The steel and cement industries can’t produce enough to meet the country’s housing needs; electric utilities have brought chronic blackouts throughout the country; and the phone company has failed to deliver adequate internet access. Venezuelans like to joke that Julian Assange passed over Venezuela for political asylum simply because the internet is so slow there.
Analysts say a strong turnout by disenchanted ex-Chávistas could tip the balance in favor of Capriles, AP reports:
The impression has grown that the president has become too enamored of his own global legacy while neglecting basic needs at home such as infrastructure and public safety. Chávez’s election manifesto of proposals for his next six-year term trumpets abstract ideas such as “preserving life on the planet and helping to save mankind,” a “new international geopolitics” and “a continuation of the 21st century socialism.”

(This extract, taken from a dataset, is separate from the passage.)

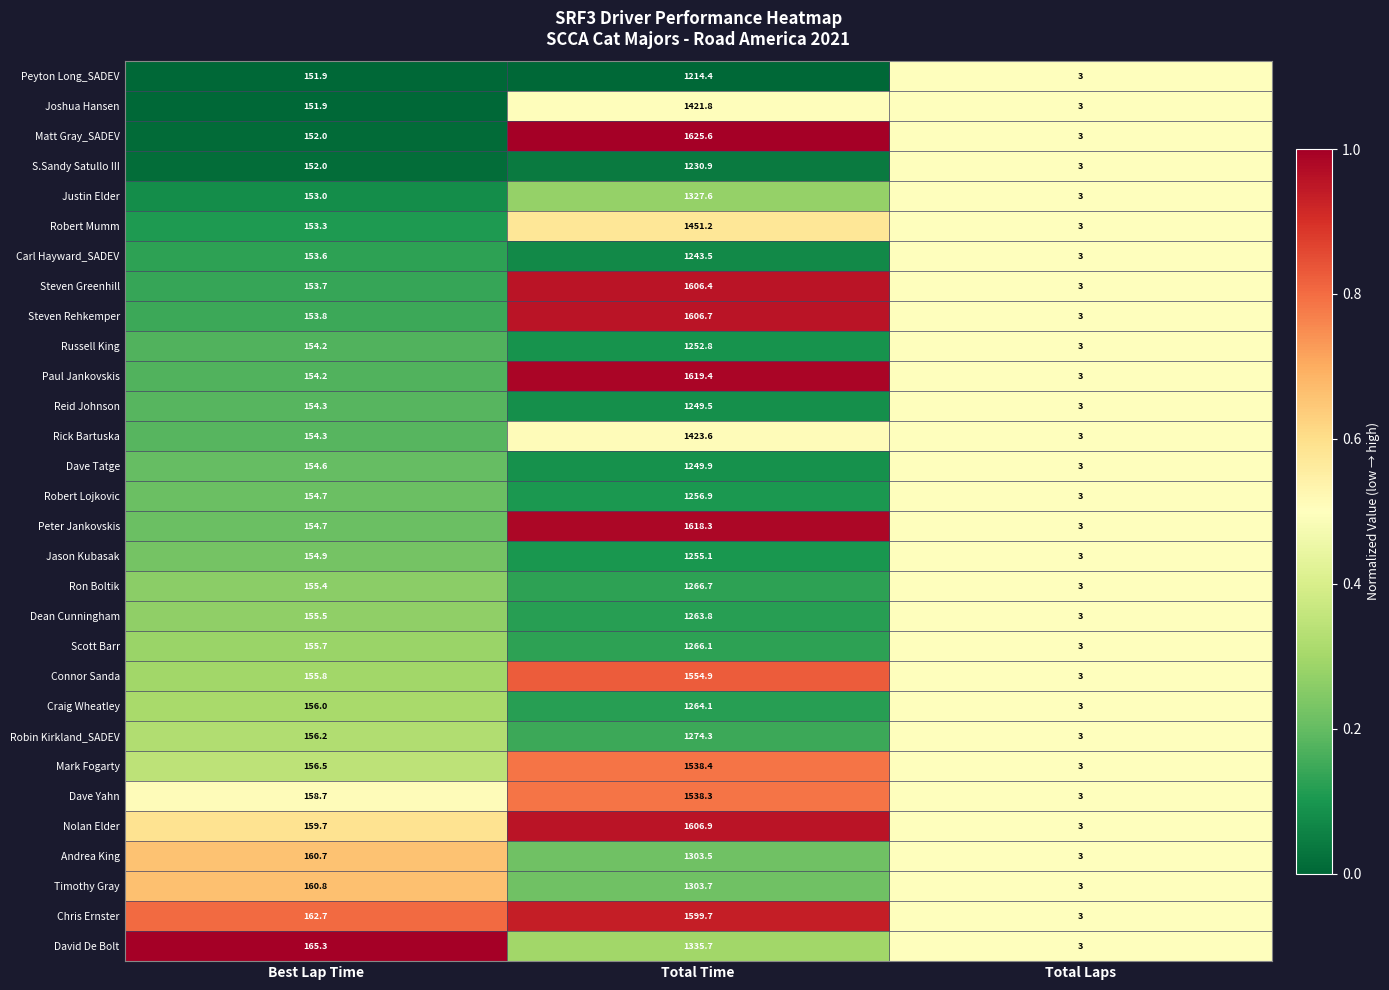

Which series has the largest range (max minus min)?

Matt Gray_SADEV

“The votes of those who have changed sides are key in this race because without them, it would be impossible for Capriles to win,” said Luis Vicente Leon, president of Datanalisis.
Capriles has “edged closer” to Chávez, according to recent polls, but still lags behind the incumbent in the run-up to the October 7 poll.
“It has taken Venezuela’s long-suffering opposition movement 14 years to decode Chávez’s intoxicating appeal and formulate a compelling alternative,” writes Toro, editor of the Caracas Chronicles blog:
Capriles can’t match Chávez for charisma, and doesn’t try to. But after 14 years of deepening economic dysfunction, administrative chaos and dependence on oil, he has sensed an opening for a no-nonsense campaign centered on institutionalizing the revolution’s social advances while sweeping away its legacy of political sectarianism, ideological rigidity and mismanagement.
“Never again should you have to show a Socialist party membership card to access a social programme,” Capriles says in his stump speech, invariably bringing the house down. The line hits home because every person in the audience knows someone who has been shut out of access to the latest oil bonanza for ideological deviance.
Chávez has insisted that buffalos will pass through the eye of a needle before he gives up power.
So what if he loses? The Economist asks:
He said earlier this month that a Capriles victory would lead to a “profound destabilization” of Venezuela, which might even cause “civil war”. The opposition worries that the army might back the president if he decided not to recognize defeat. In 2010 General Henry Rangel Silva, now the defense minister, said the armed forces were “wedded” to Mr Chávez’s socialist project and would find it “difficult” to accept a change of government, though he later qualified these comments. The president himself often says the army is Chávista.
Even if the army is not Chávista, though, most state institutions are. They will pose daunting problems to Mr Capriles if he wins. Should Mr Chávez win, he will try to use their power to make his “revolution” irreversible. But he is likely to find that power harder to wield in a country that is showing itself to be a lot more evenly divided than in the past.
*Frederik Willem de Klerk was President of South Africa and a Nobel Peace Prize laureate. André Glucksmann is a philosopher and essayist. Vartan Gregorian is President of Carnegie Corporation. Michael Novak is a Roman Catholic theologian [and former board member of the National Endowment for Democracy]. Yohei Sasakawa is President of the Sasakawa Peace Foundation. Desmond Tutu is a Nobel Peace Prize laureate. Richard von Weizsäcker was President of Germany. Grigory Yavlinsky is Chairman of the Russian United Democratic Party Yabloko. They are all members of the Prague-based Shared Concern Initiative.